Clearly, if Bernake had not been in touch with his colleagues over at the European Central Bank in February, he has since done so — and it will cost the U.S. down the road. It is up to Congress to rein in this unaccountable institution.

Now, as the crisis is felt in the UK and other nations that have spent far beyond their means, the prospect looms of an ongoing role by the Fed to use its lending facilities to enable troubled states to keep up their sales of sovereign debt. The way nations pay off their debts is through the sale of bonds. The way they pay interest on those debts is through taxation upon the populace. When the principal comes due, nations simply sell more bonds.

Such a kick-the-can system can “work”, for a while, until the accumulation of the debt rises to such a degree that markets become unsatisfied the nation could ever pay it back. Then, markets demand much-higher interest rates on the riskier loans to the indebted government. So, with the Greece crisis, for example, after it was disclosed the nation had grossly understated its debts, interest rates on that debt shot through the roof.

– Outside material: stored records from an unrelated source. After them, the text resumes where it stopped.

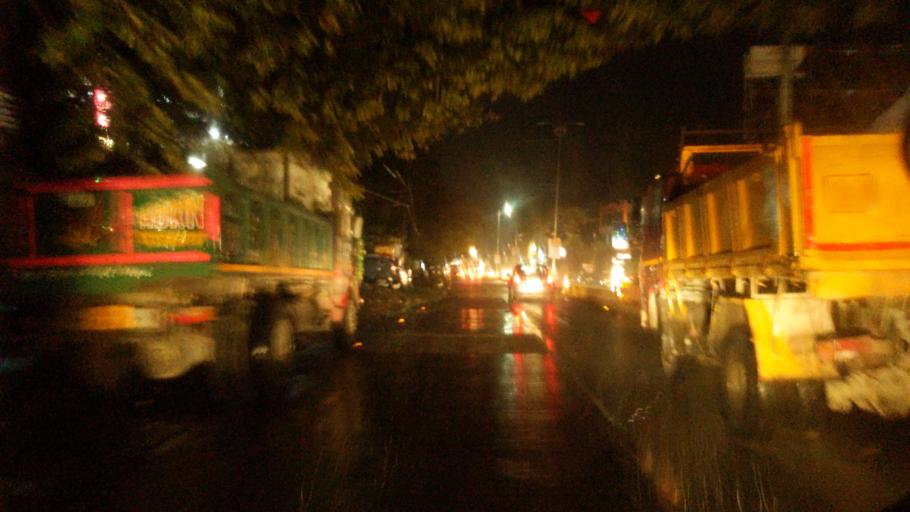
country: IN
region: Uttarakhand
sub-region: Naini Tal
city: Haldwani
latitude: 29.2481
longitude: 79.5387
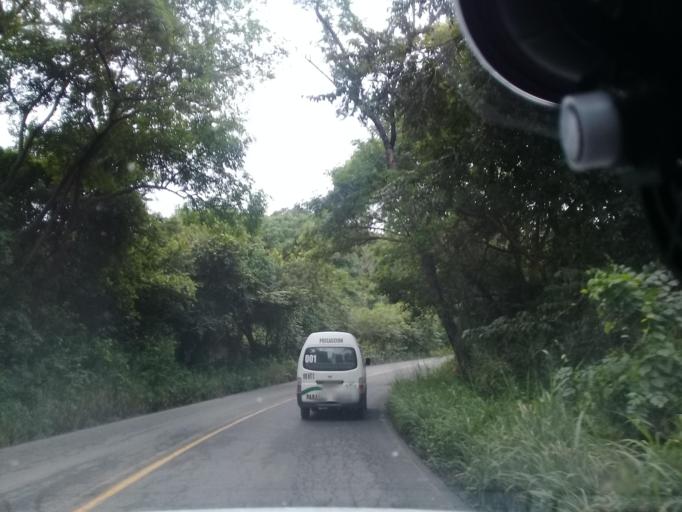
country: MX
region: Hidalgo
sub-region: Huejutla de Reyes
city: Parque de Poblamiento Solidaridad
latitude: 21.1969
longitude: -98.3898
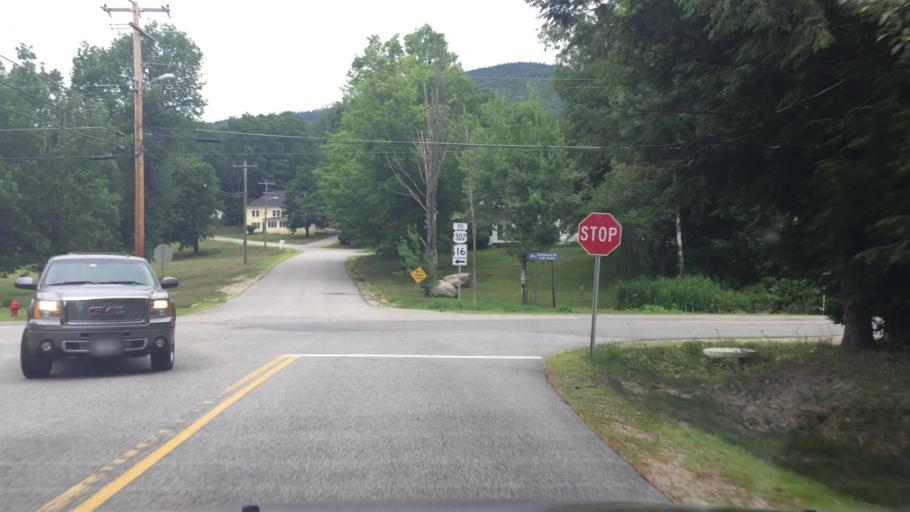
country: US
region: New Hampshire
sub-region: Carroll County
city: North Conway
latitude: 44.0750
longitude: -71.1171
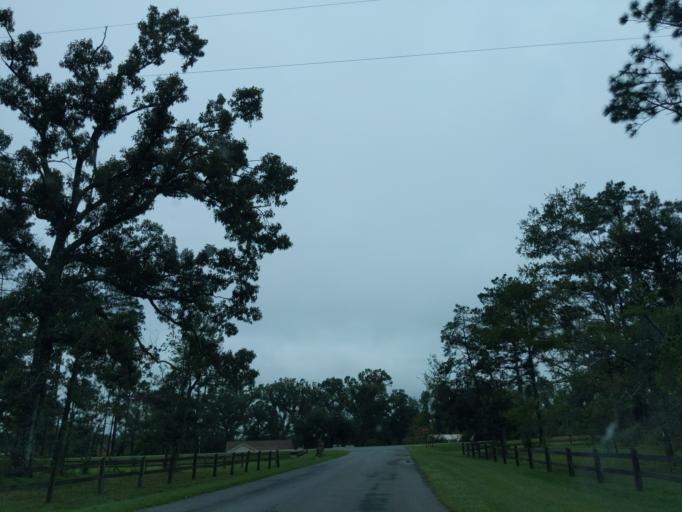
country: US
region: Florida
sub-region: Jackson County
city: Sneads
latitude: 30.7391
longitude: -84.9363
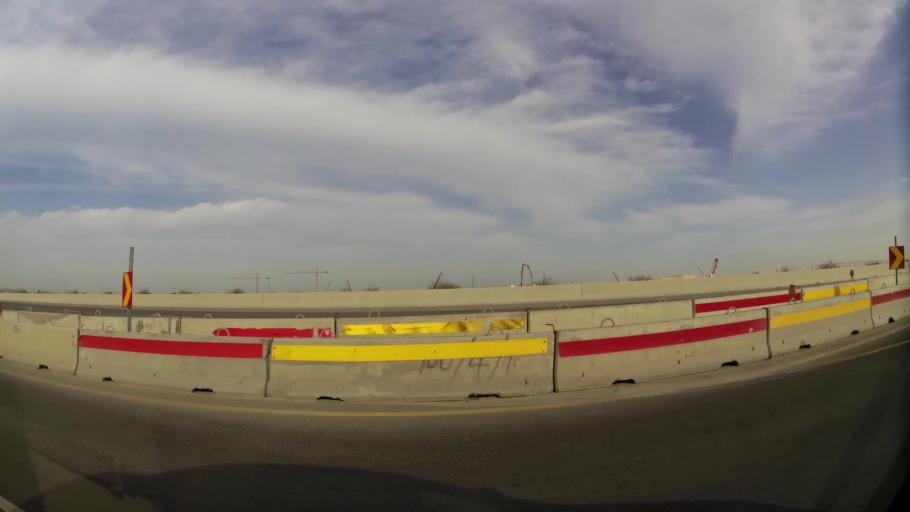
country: QA
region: Al Wakrah
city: Al Wakrah
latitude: 25.2284
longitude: 51.5921
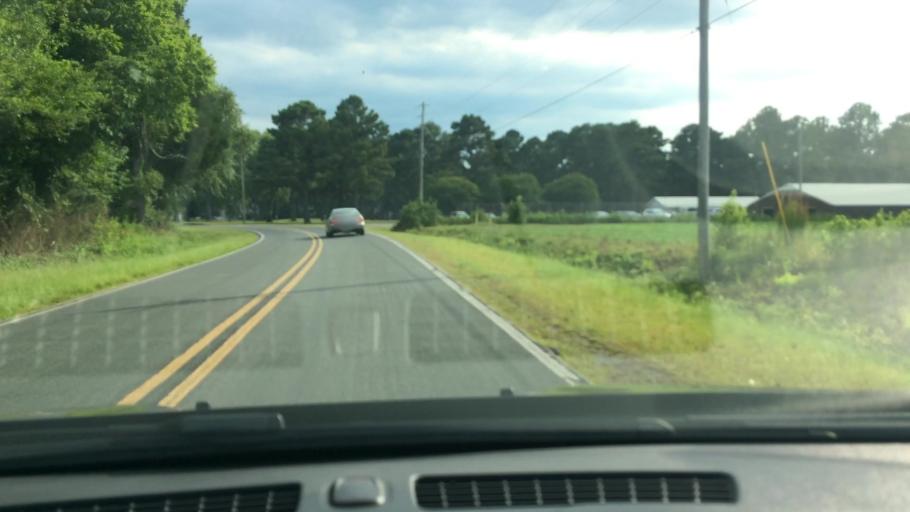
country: US
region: North Carolina
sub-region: Pitt County
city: Ayden
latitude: 35.4648
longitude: -77.3893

Now, to cope with this, Europe and the Federal Reserve are basically printing money to subsidize the junk bond sales. The goal is to reduce, albeit temporarily, the yield on those bonds so that Greece and other nations do not default on their debt obligations.

But the real question is not whether government intervention can briefly reduce interest rates, it is whether countries like Greece will ever ultimately be able to pay the bill. For, the Fed and European Central Bank’s actions are nothing more than a magician’s trick, a con to inflate the debt crisis away for an unspecified period of time.

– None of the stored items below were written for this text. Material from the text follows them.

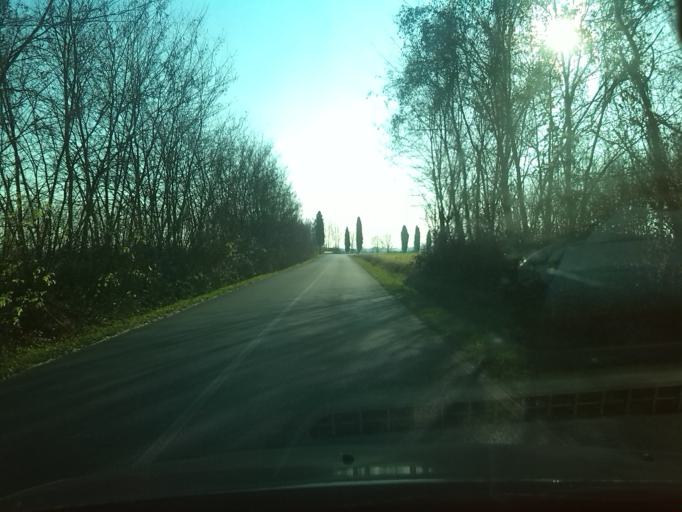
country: IT
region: Friuli Venezia Giulia
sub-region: Provincia di Udine
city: Santa Maria la Longa
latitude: 45.9456
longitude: 13.3015
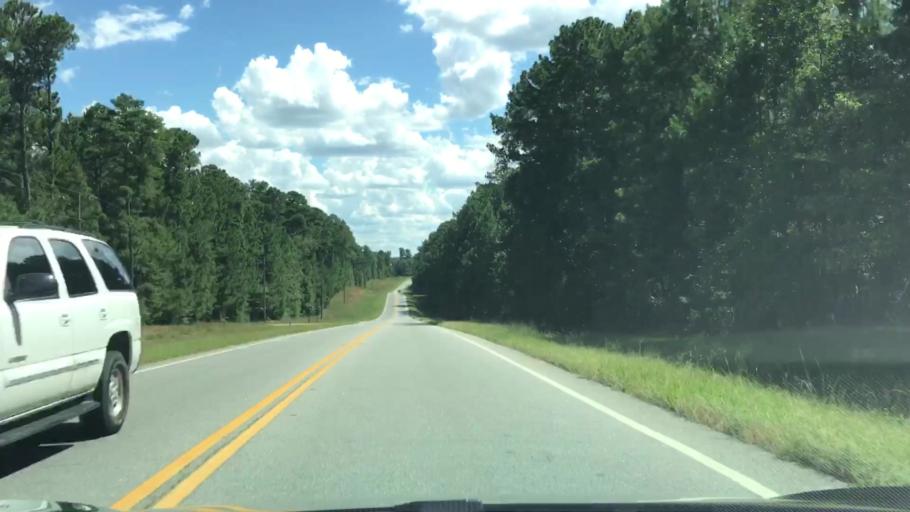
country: US
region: Georgia
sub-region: Greene County
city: Greensboro
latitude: 33.6595
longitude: -83.2412
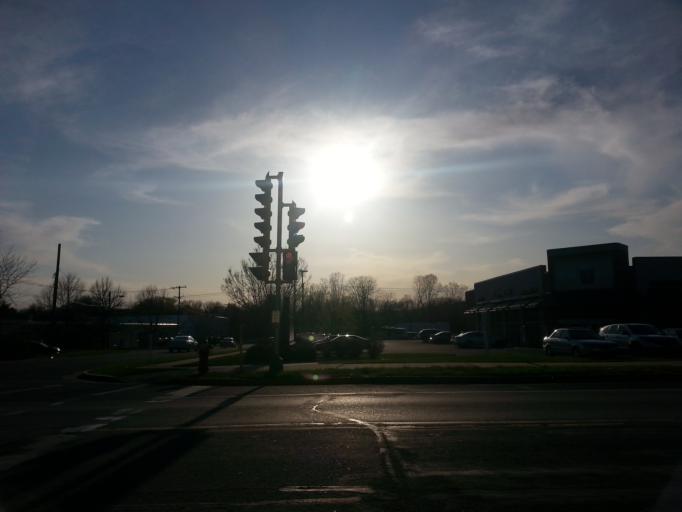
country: US
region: Wisconsin
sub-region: Pierce County
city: River Falls
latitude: 44.8700
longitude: -92.6218
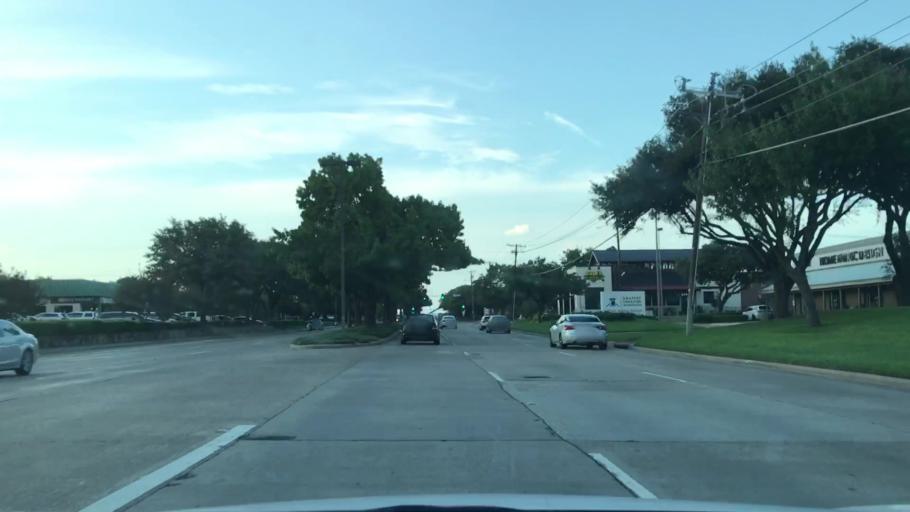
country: US
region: Texas
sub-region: Dallas County
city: Addison
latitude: 32.9503
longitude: -96.8388
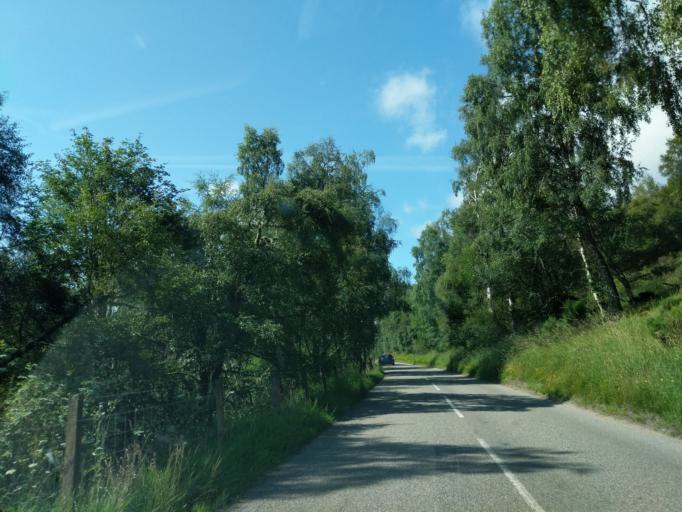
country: GB
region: Scotland
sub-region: Moray
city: Dufftown
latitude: 57.3700
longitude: -3.2559
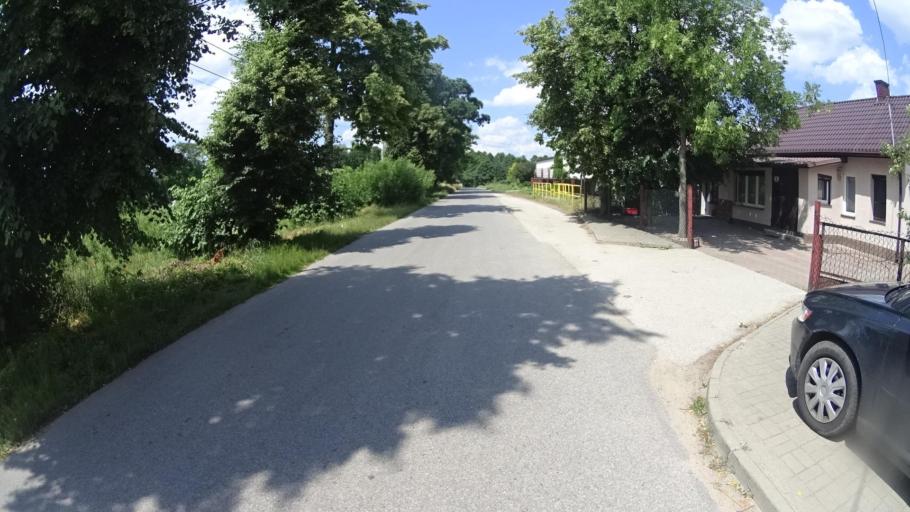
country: PL
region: Masovian Voivodeship
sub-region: Powiat grojecki
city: Goszczyn
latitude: 51.7115
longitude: 20.8880
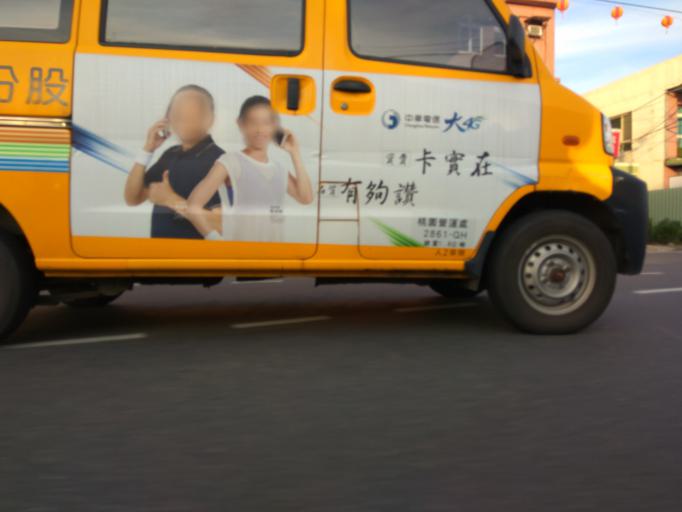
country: TW
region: Taiwan
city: Taoyuan City
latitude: 25.0099
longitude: 121.1409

It buys nothing more than time at an obvious cost: that when the piper comes calling, the bill will be even greater.

This is like a father guaranteeing to bail out his gambling son’s debts by lending him up to $1,000. Thanking his father, the son, instead of repaying the money he owed, returns to the casino to play cards. Predictably, the son loses, running up another $1,000 in debts, bringing his gross tab to $2,000.

In real life, that’s a good way to get your thumbs broken, but for government, it’s called “monetizing the debt.” So, rather than breaking Europe’s thumbs, markets played right along and rallied, apparently happy at the prospect of another trillion-dollar debt bubble to invest in.

But, even if rates are kept slightly down on Greek debt, for example, the implicit Fed and European Central Bank guarantees make particularly the short-term bonds more attractive because now they’re assured to pay out. This actually incentivizes lending money to debtor nations that cannot pay, because there will still be a payout — with a higher rate of return.

However, the day of reckoning still looms. There is no guarantee that these nations will not ultimately default on their obligations, and now, the world’s greatest debtor, the U.S., is playing the role of the world’s lender of last resort. In essence, through financing the International Monetary Fund and the Fed’s European credit line, the U.S. is guaranteeing all future debts incurred by Europe that cannot be paid.

The thought behind the credit lines is to keep bond yields low enough such that the next series of auctions will not fail. But, if they do, if Greece comes up short at a future debt auction, the Fed and European Central Bank will then have to make good on the credit line and intervene, essentially printing money to lend to the bankrupt nation.

The result? The U.S. and Europe will sink together. This is insane.

Fed Chairman Bernanke did well in February to distance himself from a European bailout. Even he, who ultimately pulled the trigger on it, knew how bad it could turn out. Too bad he was lying.

Bill Wilson is the President of Americans for Limited Government.